Bronchoscopic examination is a valuable part of diagnostic patterns in pathological respiratory conditions in paediatrics. In addition to using bronchoscopy in basic pneumological diagnosis, it plays a significant part also in intensive care where it helps effectively in the diagnosis of respiratory complications.
A problematic group are low birth weight infants where the dimensions of the airways do not allow use of standard instruments. In the submitter paper the authors present results of their experience with an ultrathin bronchoscope in children requiring intensive care.
The authors evaluate the results of 45 examinations by means of a flexible bronchoscope with an external diameter of 2.2 mm used in a group of 34 children age 1 day to 7 months with a body weight of 700 to 4000 g at the time of examination.The most frequent indication were problems associated with artificial pulmonary ventilation or unsuccessful extubation of an otherwise stabilized infant. Another frequent indication was impaired aeration of the pulmonary parenchyma arousing suspicion of impaired patency of the airways.
In 70% bronchoscopy provided information explaining clinical problems, in 32% the endoscopic finding initiated a change of therapeutic procedures. The most frequent findings were impaired stability of the airways, obstruction of the bronchi by granulation tissue and dysplastic changes of the bronchial tree.

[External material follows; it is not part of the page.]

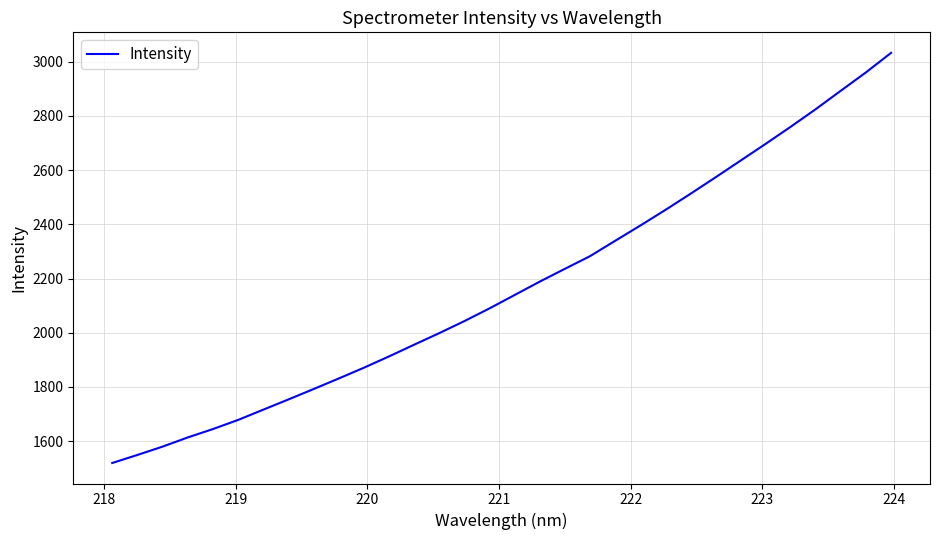

What is the difference between the maximum and minimum values?

1512.6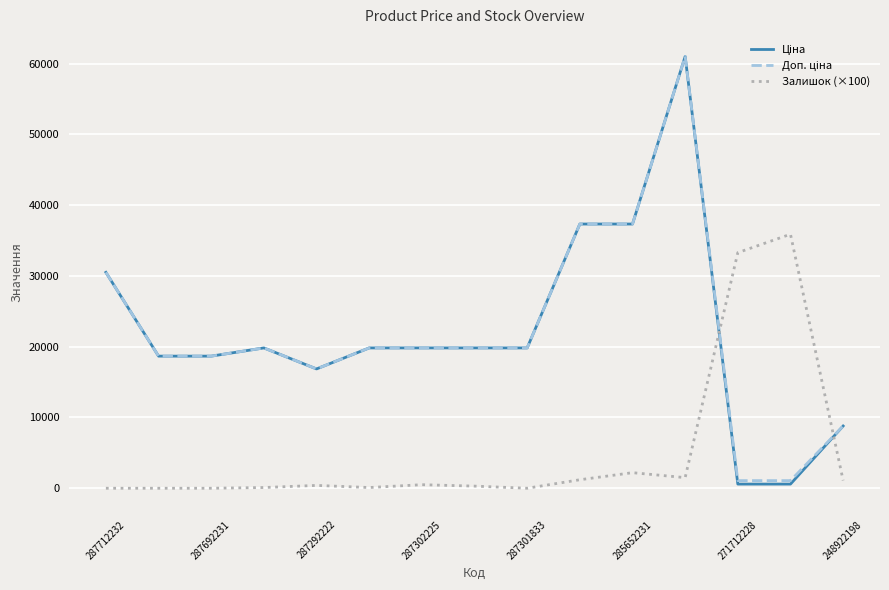

What is the maximum value shown in the chart?

61024.7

Examination by means of an ultrathin bronchoscope was well tolerated by all children and with the exception of short and unimportant drops of the haemoglobin oxygen saturation no complications were recorded.Ultrathin bronchoscopy in an important diagnostic method which makes objective assessment of pathological endobronchial conditions possible and thus also an aimed control of therapeutic procedures in children receiving intensive care.